Exercise description:
Your answer must be an exact retyping of the line containing "-52,7 +52,7 @@" and every line after it through the end of the records below, with no pictures and nothing else.

Given information:
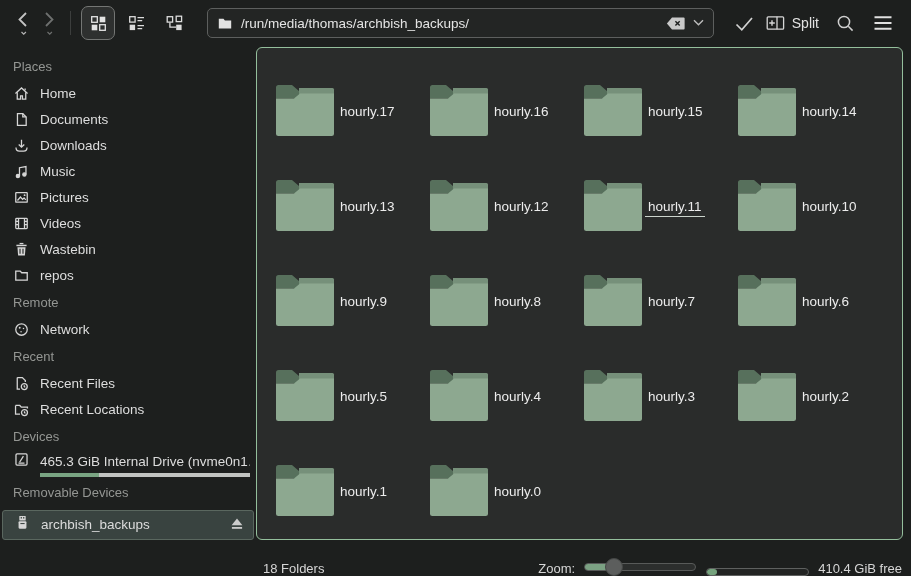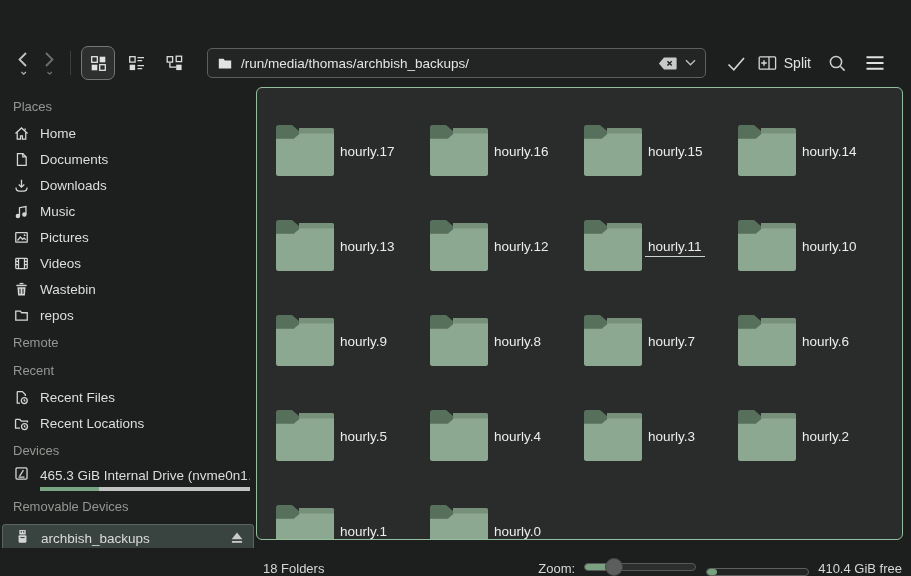--- a/index.html
+++ b/index.html
@@ -12,7 +12,7 @@
     display:flex; flex-direction:column;
   }
   
-  .toolbar { height:46px; flex:0 0 46px; display:flex; align-items:center; padding:0 20px 0 10px;margin-top:40px; }
+  .toolbar { height:46px; flex:0 0 46px; display:flex; align-items:center; padding:0 12px 0 10px; }
   .nav-btn { width:26px; height:34px; display:flex; align-items:center; justify-content:center; }
   .tb-sep { width:1px; height:24px; background:#3c3e3d; margin:0 10px 0 8px; }
   .view-btn { width:34px; height:34px; display:flex; align-items:center; justify-content:center; margin-right:4px; border:1px solid transparent; border-radius:7px; }

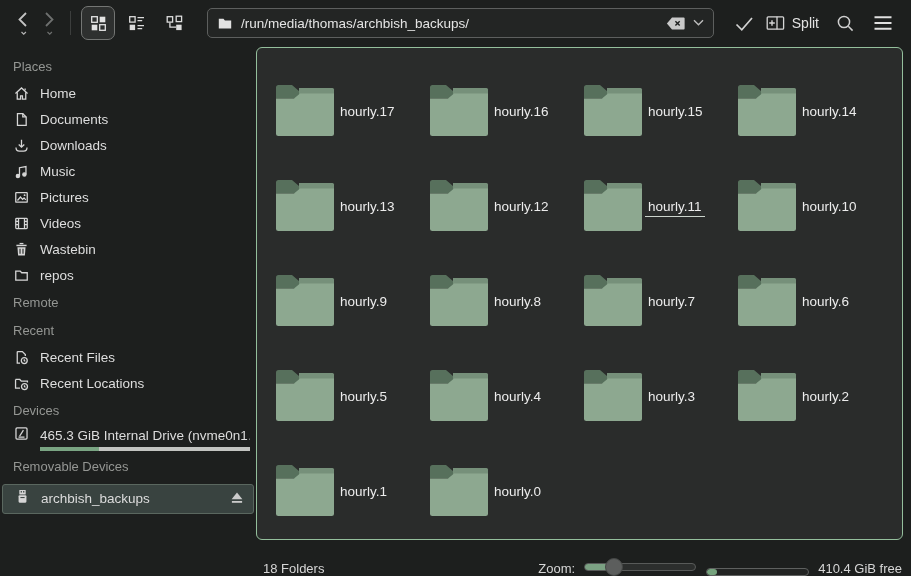--- a/index.html
+++ b/index.html
@@ -228,6 +228,17 @@
       </div>
 
       <div class="side-header">Remote</div>
+      <div class="side-item">
+        <span class="ic">
+            <svg width="17" height="17" viewBox="0 0 16 16" fill="none" stroke="#d6d6d6" stroke-width="1.2">
+              <circle cx="8" cy="8" r="5.4"></circle>
+              <circle cx="6.3" cy="6.4" r="0.9" fill="#d6d6d6" stroke="none"></circle>
+              <circle cx="9.9" cy="7" r="0.7" fill="#d6d6d6" stroke="none"></circle>
+              <circle cx="7.6" cy="10.1" r="0.7" fill="#d6d6d6" stroke="none"></circle>
+            </svg>
+          </span>
+        <span>Network</span>
+      </div>
 
       <div class="side-header">Recent</div>
       <div class="side-item">

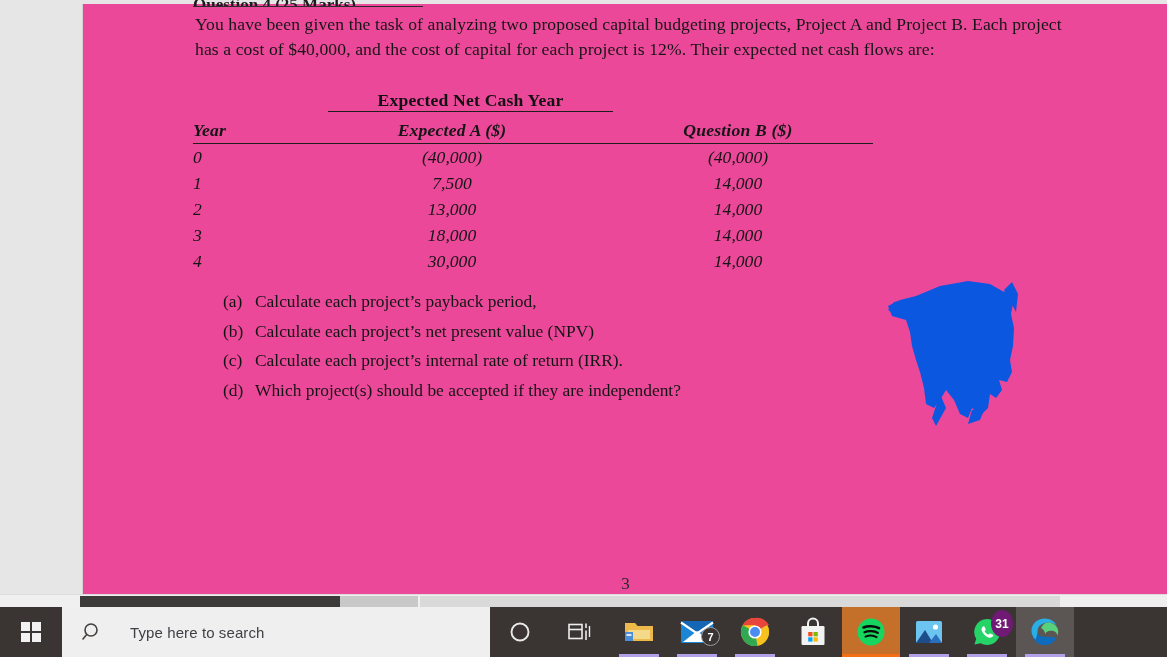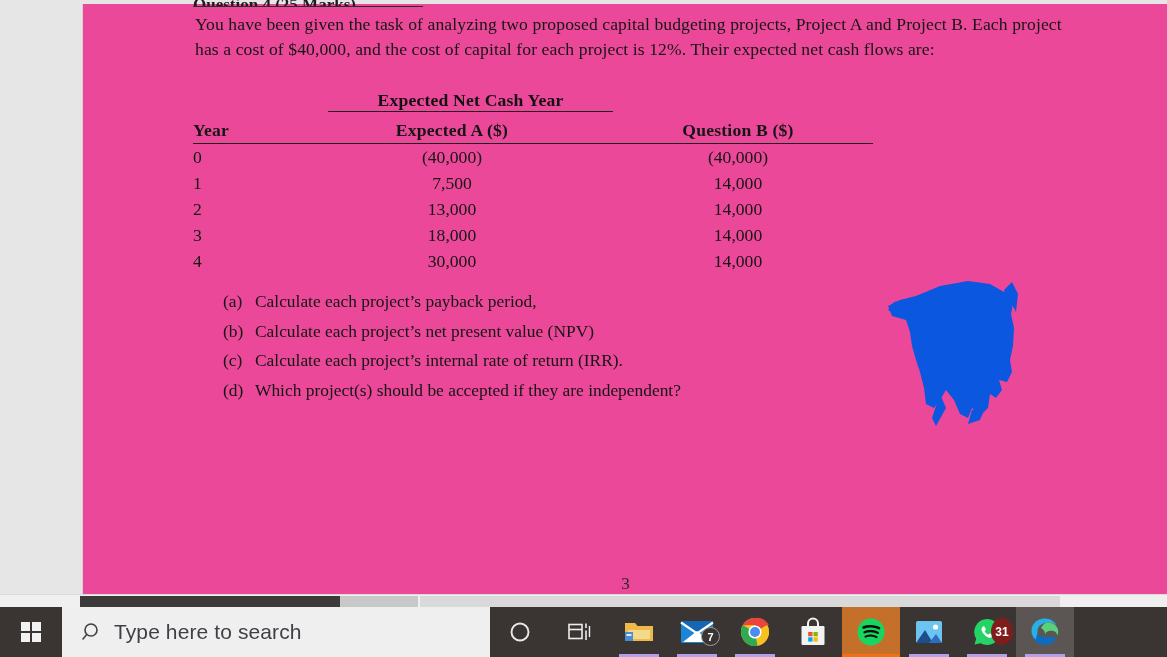--- a/index.html
+++ b/index.html
@@ -52,7 +52,7 @@
   }
   table.nc { border-collapse:collapse; width:680px; margin-top:5px; }
   table.nc th, table.nc td {
-    font-size:17.6px; color:#151515; padding:0.5px 0; line-height:25px;
+    font-size:17.6px; color:#151515; padding:0.5px 0; line-height:25px;font-style:italic;
   }
   table.nc th {
     font-weight:bold; border-bottom:1.8px solid #1d1d1d; letter-spacing:0.2px;

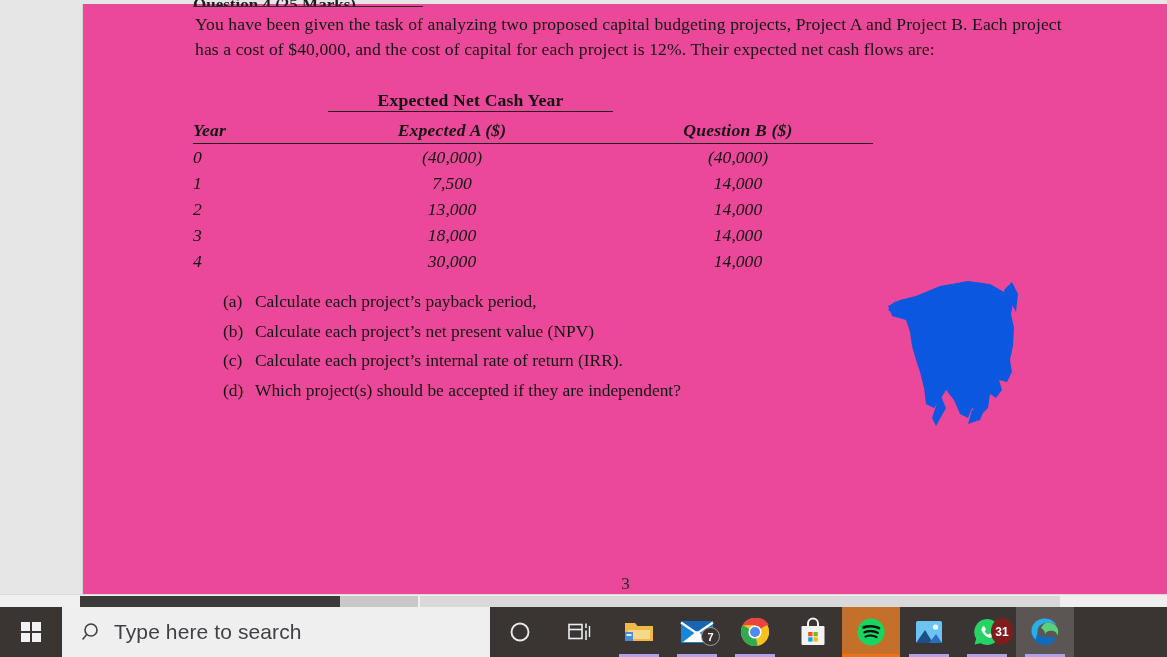--- a/index.html
+++ b/index.html
@@ -118,7 +118,7 @@
   .search-icon { flex:0 0 24px; height:20px; }
   .search-text {
     font-family:"Liberation Sans", sans-serif;
-    font-size:21px; color:#3f3f46; margin-left:8px; letter-spacing:0.1px;
+    font-size:15px; color:#3f3f46; margin-left:24px; letter-spacing:0.1px;
   }
 
   .tb-cortana, .tb-taskview {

Answer box:
@@ -52,7 +52,7 @@
   }
   table.nc { border-collapse:collapse; width:680px; margin-top:5px; }
   table.nc th, table.nc td {
-    font-size:17.6px; color:#151515; padding:0.5px 0; line-height:25px;
+    font-size:17.6px; color:#151515; padding:0.5px 0; line-height:25px;font-style:italic;
   }
   table.nc th {
     font-weight:bold; border-bottom:1.8px solid #1d1d1d; letter-spacing:0.2px;

--- a/index.html
+++ b/index.html
@@ -118,7 +118,7 @@
   .search-icon { flex:0 0 24px; height:20px; }
   .search-text {
     font-family:"Liberation Sans", sans-serif;
-    font-size:21px; color:#3f3f46; margin-left:8px; letter-spacing:0.1px;
+    font-size:15px; color:#3f3f46; margin-left:24px; letter-spacing:0.1px;
   }
 
   .tb-cortana, .tb-taskview {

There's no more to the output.